Saved data entries:
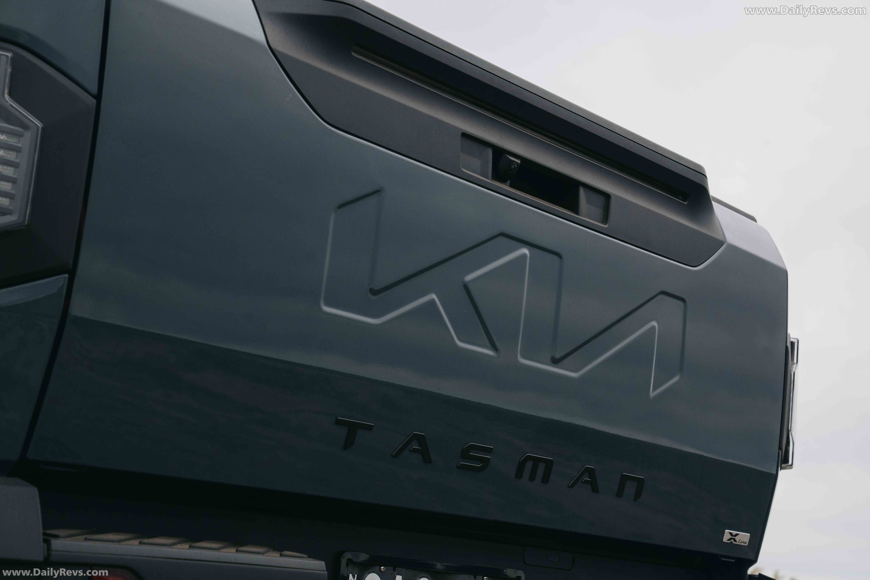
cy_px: 290
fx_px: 1547
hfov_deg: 31.4
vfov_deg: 21.2
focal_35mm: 64
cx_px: 435
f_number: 7.1
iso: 800
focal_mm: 64
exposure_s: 1/400
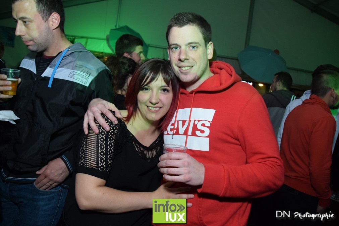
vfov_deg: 43.6
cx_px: 170
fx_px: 282
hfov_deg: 61.9
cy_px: 113
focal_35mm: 30
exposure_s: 1/40
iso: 1600
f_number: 3.5
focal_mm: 20
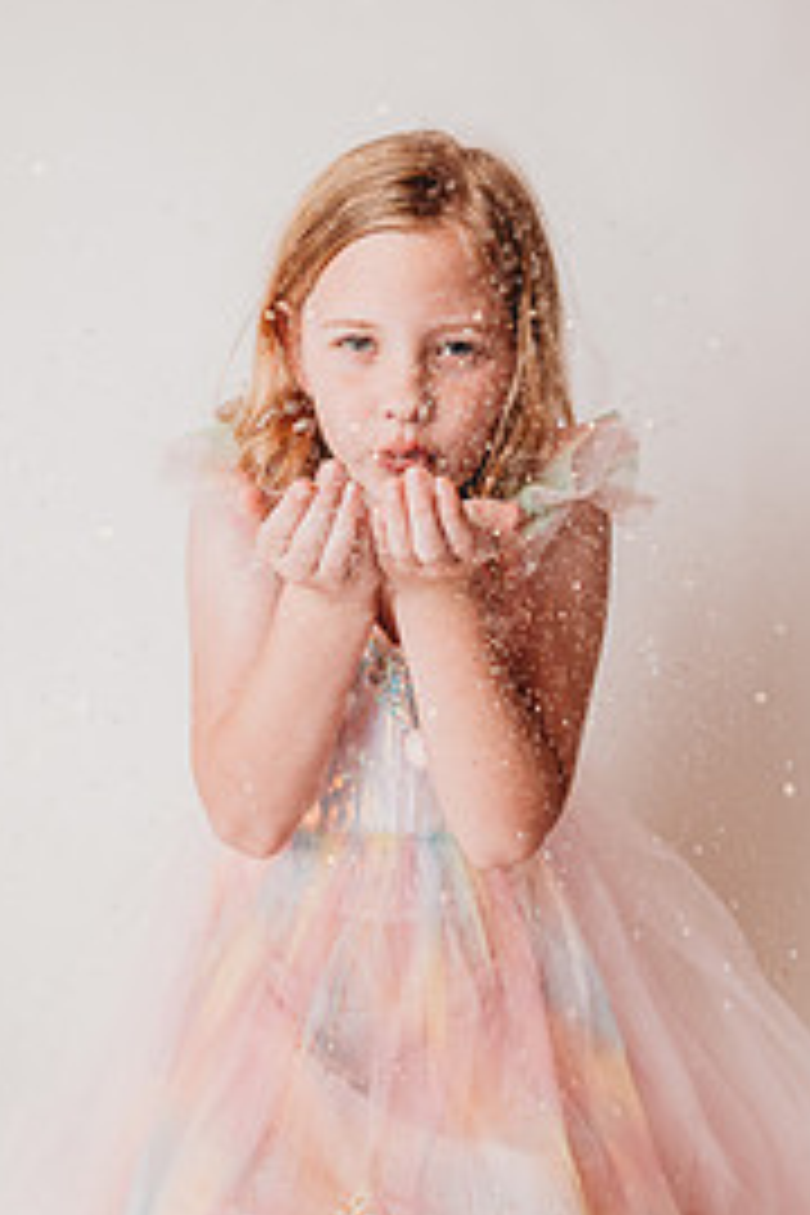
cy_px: 693
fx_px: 1350
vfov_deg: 48.3
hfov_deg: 33.3
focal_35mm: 40
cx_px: 464
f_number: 2.5
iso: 100
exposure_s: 1/160
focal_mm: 24
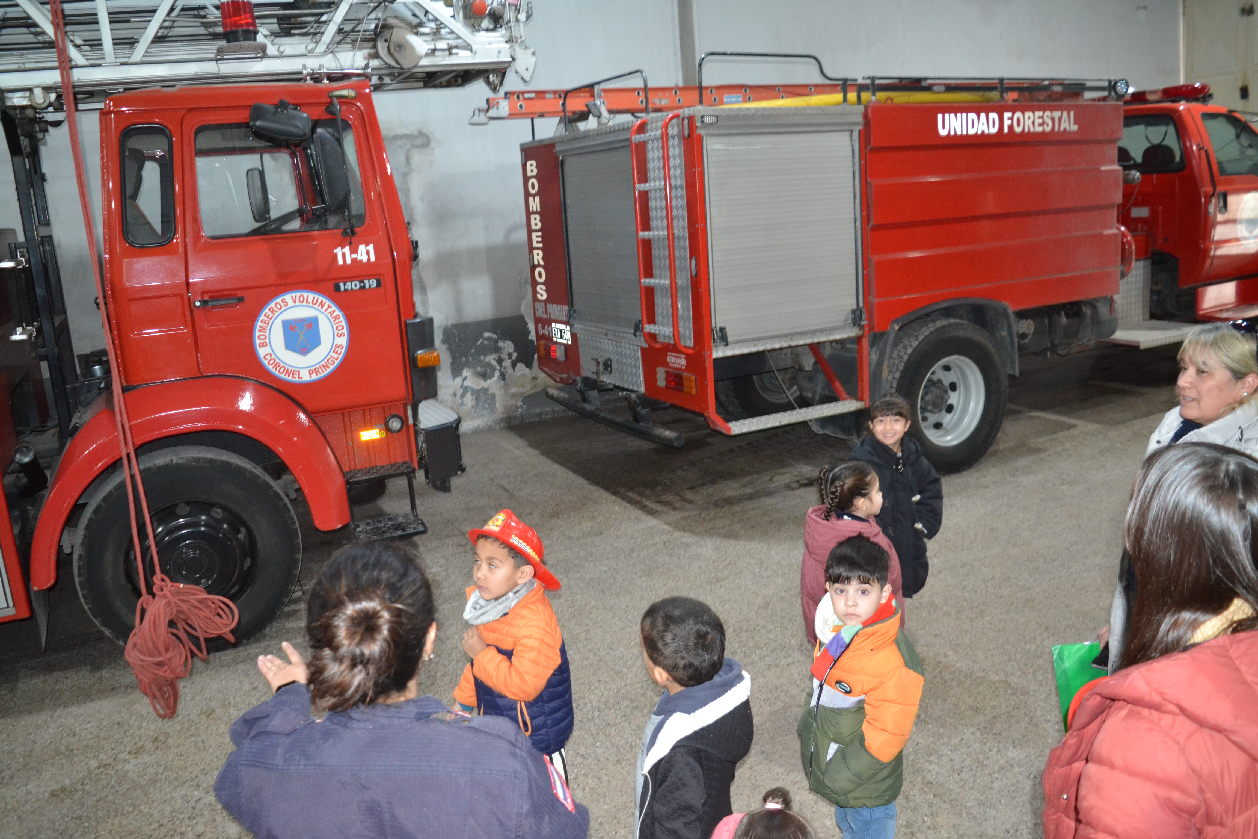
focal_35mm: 27
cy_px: 420
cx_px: 629
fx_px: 943
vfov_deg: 47.9
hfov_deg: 67.4
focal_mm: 18
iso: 2000
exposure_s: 1/60
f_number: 3.5
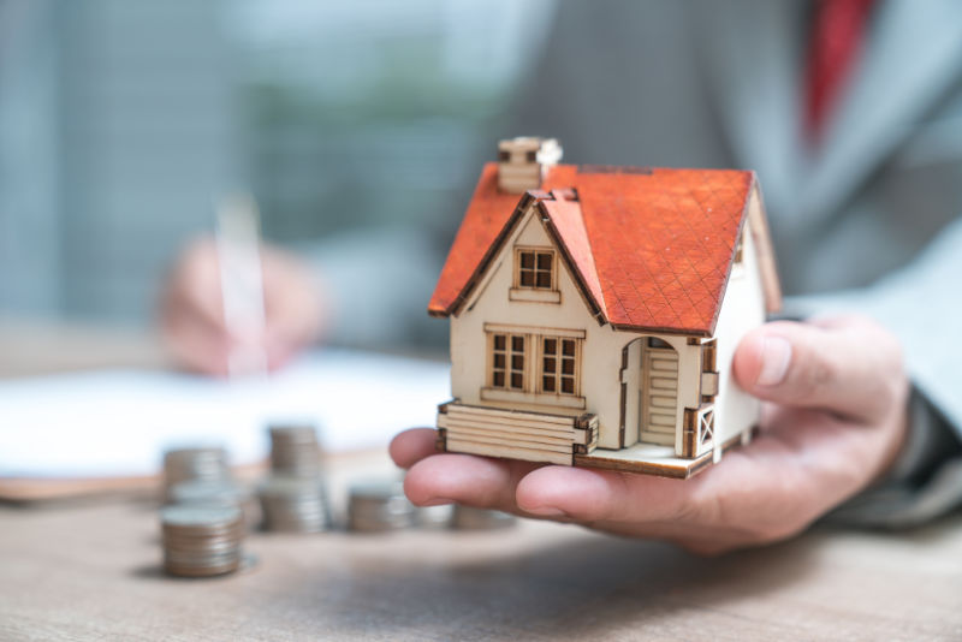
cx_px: 481
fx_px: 1470
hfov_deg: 36.2
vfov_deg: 24.6
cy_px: 321
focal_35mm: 55
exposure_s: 1/125
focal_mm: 55
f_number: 2.8
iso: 80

▶ **Assigned task**
Reproduce the lines above, exactly and exclusively, from the line containing "vfov_deg: 47.9" down to the last line, both included; pictures are not part of the copy.

▶ **Solved problem**
vfov_deg: 47.9
hfov_deg: 67.4
focal_mm: 18
iso: 2000
exposure_s: 1/60
f_number: 3.5
cx_px: 481
fx_px: 1470
hfov_deg: 36.2
vfov_deg: 24.6
cy_px: 321
focal_35mm: 55
exposure_s: 1/125
focal_mm: 55
f_number: 2.8
iso: 80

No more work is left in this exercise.